Not critical for the upcoming 3.0 release, so moving to the next milestone. A fix can still be cherry-picked for 3.0.x maintenance releases once available in the master branch.

timower commented 6 years ago

Another way to solve this in gdnative at least is to add the ability to get a reference to the array from the dictionary. The dictionary currently returns a variant reference in it's operator[], but there is no way to turn this reference in a reference to a pool array. Methods could be added to Variant to allow conversion to PoolByteArray references and such.

ghost commented 5 years ago

Is the intention to make this behavior possible at some point?

If not it should probably be throwing an error. I don't use pools often, less so in dictionaries, so when I do I always forget about this fact, and often waste a lot of time tracing back a trail of empty data to an attempt to append() a pool array in a dictionary.

akien-mga commented 4 years ago

I'll add some docs for this until it's properly fixed (if nobody beats me to it).

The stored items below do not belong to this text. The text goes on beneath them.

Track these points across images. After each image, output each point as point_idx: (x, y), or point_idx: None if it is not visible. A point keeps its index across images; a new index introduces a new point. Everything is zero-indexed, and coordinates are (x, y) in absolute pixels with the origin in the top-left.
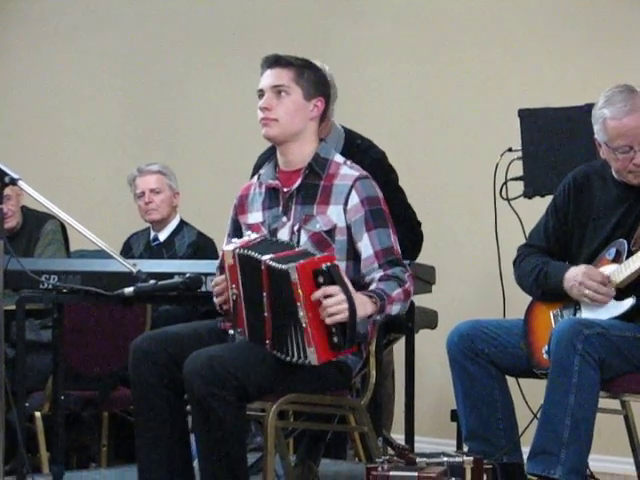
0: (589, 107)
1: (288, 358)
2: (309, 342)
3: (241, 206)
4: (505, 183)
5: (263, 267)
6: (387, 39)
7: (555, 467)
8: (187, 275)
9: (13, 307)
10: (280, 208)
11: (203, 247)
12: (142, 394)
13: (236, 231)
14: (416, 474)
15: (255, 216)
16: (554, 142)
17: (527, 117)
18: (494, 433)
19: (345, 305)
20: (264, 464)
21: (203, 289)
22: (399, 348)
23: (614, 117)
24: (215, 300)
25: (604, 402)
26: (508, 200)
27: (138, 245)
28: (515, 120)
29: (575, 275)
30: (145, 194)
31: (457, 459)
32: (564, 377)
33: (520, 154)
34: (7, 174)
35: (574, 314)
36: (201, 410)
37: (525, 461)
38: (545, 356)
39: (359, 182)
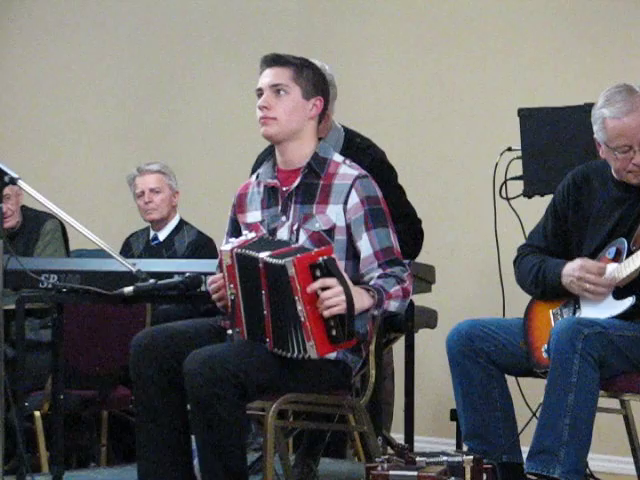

Beuc commented 3 years ago

(Hereby adding the PoolStringArray keyword so this shows up in github search results.)

IMHO "silently passing objects as values" needn't be documented, it needs to go away. This also goes against the base documentation:

In GDScript, only base types (int, float, string and the vector types) are passed by value to functions (value is copied). Everything else (instances, arrays, dictionaries, etc) is passed as reference.

KoBeWi commented 3 years ago

Fixed in 4.0

jitspoe commented 1 year ago

Any chance of this fix getting backported to 3.x? Running into this issue where I have a PoolVector3Array as part of a class storing a history of player positions (storing a lot of data, so I want it to be optimized), but when I access it from a class, appending does nothing:

func RecordPlayerPosition(PlayerPosition : Vector3):
    if (RecordPositionsThisFrame):
        var TestThing : PoolVector3Array = []
        TestThing.append(Vector3.UP)
        print("Test: ", TestThing)
        ContinuousInfo.PlayerPositions.append(PlayerPosition)
        print("PlayerPositions: ", ContinuousInfo.PlayerPositions)

TestThing works, ContinuousInfo.PlayerPositions does not -- always stays empty. Is there a way to work around this at least?

Edit: Seems I've found a workaround. I can add a function to the class to append this data:

    func AppendPlayerPosition(Position : Vector3):
        PlayerPositions.append(Position)
...
        ContinuousInfo.AppendPlayerPosition(PlayerPosition)
akien-mga commented 1 year ago

This can't be fixed in 3.x without rewriting a huge part of the engine, which is among other things what led to making 4.0.

The workaround is to used a temporary variable:

var pp = ContinuousInfo.PlayerPositions
pp.append(PlayerPosition)
ContinuousInfo.PlayerPositions = pp